Benton, M.J., Cook, E. and Hooker, J.J. 2005. Mesozoic and Tertiary Fossil Mammals and Birds of Great Britain. Geological Conservation Review Series No. 32, JNCC, Peterborough. The original source material for these web pages has been made available by the JNCC under the Open Government Licence 3.0. Full details in the JNCC Open Data Policy

Wealden mammal sites

In 1881 the first Wealden mammal fossil from southern England was discovered, a tooth from 'Old Roar Quarry' near Hastings, which was found by Mr Charles Dawson and was later named Plagiaulax dawsoni, but in reality the specimen is indeterminate (see Clemens, 1963). A second tooth was described initially as being of a multituberculate mammal, despite its strong similarity to a rodent incisor (Lydekker, 1893). However, recent analysis of this material suggests that the tooth came from a Tertiary rodent (Clemens, 1963). In 1911 P. Teilhard de Chardin and F. Pelletier found three more teeth from the Hastings area; two belong to the multituberculate Loxaulax and the third tooth is indeterminate. The matrix in which they are embedded indicates that they have come from the Cliff End Bone Bed.

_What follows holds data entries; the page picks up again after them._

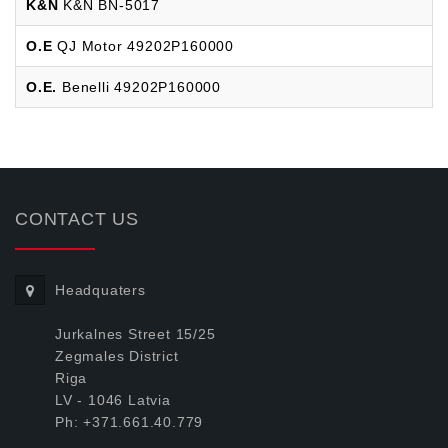
K&N
K&N BN-5017
O.E
QJ Motor 49202P160000
O.E.
Benelli 49202P160000
CONTACT US
Headquaters
Jurkalnes Street 15/25
Zegmales District
Riga
LV - 1046 Latvia
Ph: +371.661.40.779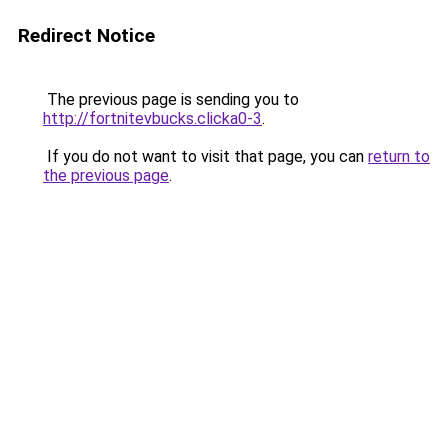
Redirect Notice
The previous page is sending you to
http://fortnitevbucks.clicka0-3
.
If you do not want to visit that page, you can
return to
the previous page
.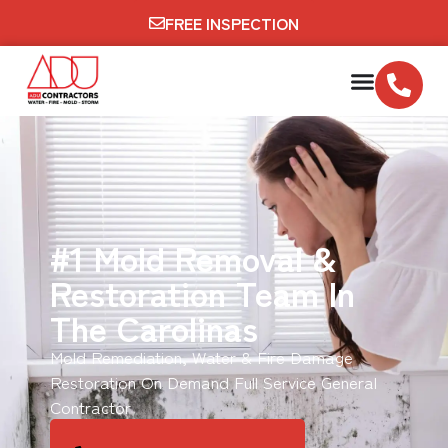
FREE INSPECTION
#1 Mold Removal &
Restoration Team In
The Carolinas
Mold Remediation, Water & Fire Damage
Restoration On Demand Full Service General
Contractor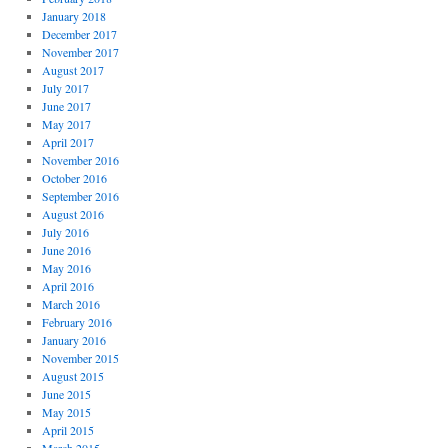
January 2018
December 2017
November 2017
August 2017
July 2017
June 2017
May 2017
April 2017
November 2016
October 2016
September 2016
August 2016
July 2016
June 2016
May 2016
April 2016
March 2016
February 2016
January 2016
November 2015
August 2015
June 2015
May 2015
April 2015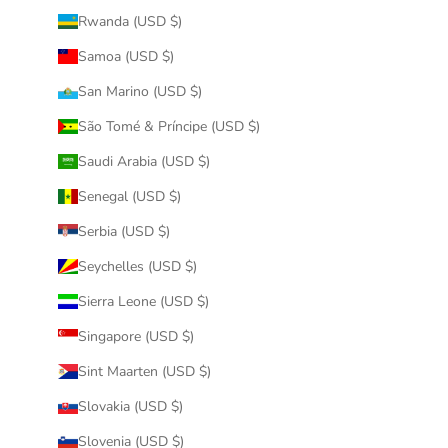
Rwanda (USD $)
Samoa (USD $)
San Marino (USD $)
São Tomé & Príncipe (USD $)
Saudi Arabia (USD $)
Senegal (USD $)
Serbia (USD $)
Seychelles (USD $)
Sierra Leone (USD $)
Singapore (USD $)
Sint Maarten (USD $)
Slovakia (USD $)
Slovenia (USD $)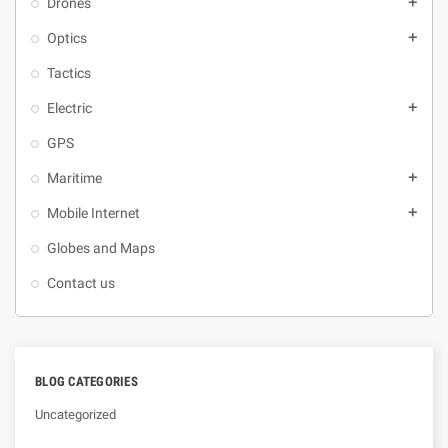
Drones
add
Optics
add
Tactics
Electric
add
GPS
Maritime
add
Mobile Internet
add
Globes and Maps
Contact us
BLOG CATEGORIES
Uncategorized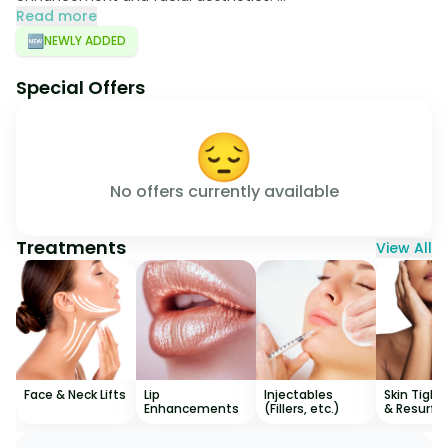
Read more
🆕
NEWLY ADDED
Special Offers
😔
No offers currently available
Treatments
View All
Face & Neck Lifts
Lip
Injectables
Skin Tight
Enhancements
(Fillers, etc.)
& Resurfa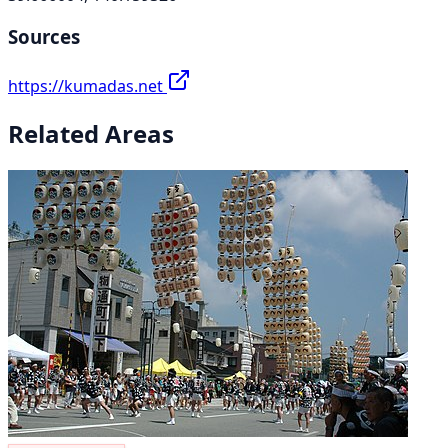
Sources
https://kumadas.net
Related Areas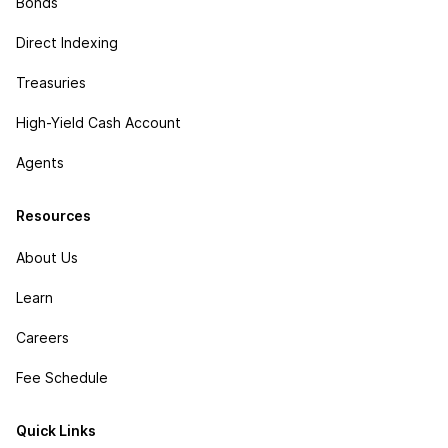
Bonds
Direct Indexing
Treasuries
High-Yield Cash Account
Agents
Resources
About Us
Learn
Careers
Fee Schedule
Quick Links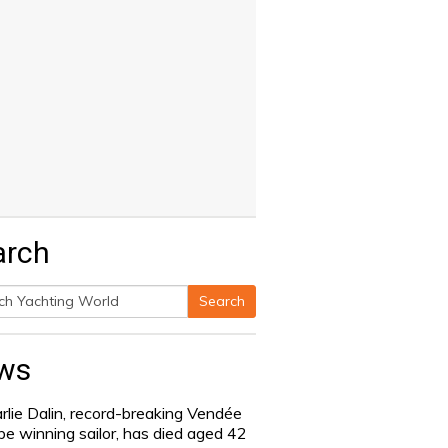
arch
Search
h
ws
rlie Dalin, record-breaking Vendée
be winning sailor, has died aged 42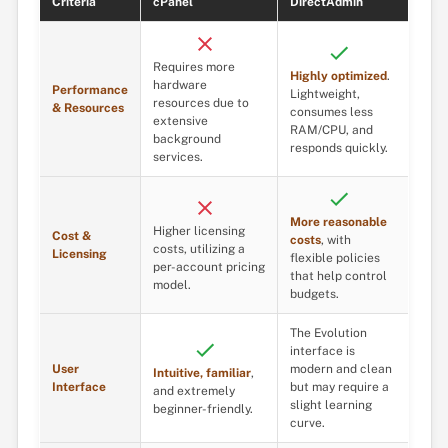
Criteria
cPanel
DirectAdmin
Requires more
Highly optimized
.
hardware
Performance
Lightweight,
resources due to
& Resources
consumes less
extensive
RAM/CPU, and
background
responds quickly.
services.
More reasonable
Higher licensing
Cost &
costs
, with
costs, utilizing a
Licensing
flexible policies
per-account pricing
that help control
model.
budgets.
The Evolution
interface is
User
modern and clean
Intuitive, familiar
,
Interface
but may require a
and extremely
slight learning
beginner-friendly.
curve.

Further work in the 1960s marked the Weald as a significant area for Cretaceous mammals. Tighe Farm produced a number of terrestrial and aquatic vertebrates, including the dryolestid Melanodon bodsoni (Clemens and Lees, 1971). The Paddockhurst Park Bone Bed, near Turner's Hill, West Sussex, exposed a section of Grinstead Clay. The shelly limestone matrix (Taylor, 1963) contained a range of hybodont shark, bony fish, reptile and mammal teeth (Patterson, 1966; Clemens and Lees, 1971).

In summary, these Early Cretaceous mammal sites are:

WEST SUSSEX: Paddockhurst Park ([TQ 32 34]; therian premolar ?Aegialodon dawsoni, Spalacotherium taylori, ?Loxaulax valdensis; Valanginian Grinstead Clay Formation; Clemens, 1963; Clemens and Lees, 1971).

EAST SUSSEX: Cliff End ([TQ 886 127]; Valanginian Wadhurst Clay Formation, Cliff End Bone Bed; Clemens and Lees, 1971). Tighe Farm ([TQ 936 266]; Valanginian Wadhurst Clay Formation, Telham Bone Bed, Melanodon hodsoni; Clemens and Lees, 1971; Spalacotherium sp.; Gill, 2004).

ISLE OF WIGHT: south-west coast, midway between Compton Grange Chine and Hanover Point ([SZ 377 840]; Loxaulax; Barremian Wessex Formation; Butler and Ford, 1977).

Of these sites, one is selected as a GCR site for fossil mammals:

Cliff End, East Sussex [TQ 886 127]. Early Cretaceous (Valanginian) Wadhurst Clay Formation, Cliff End Bone Bed.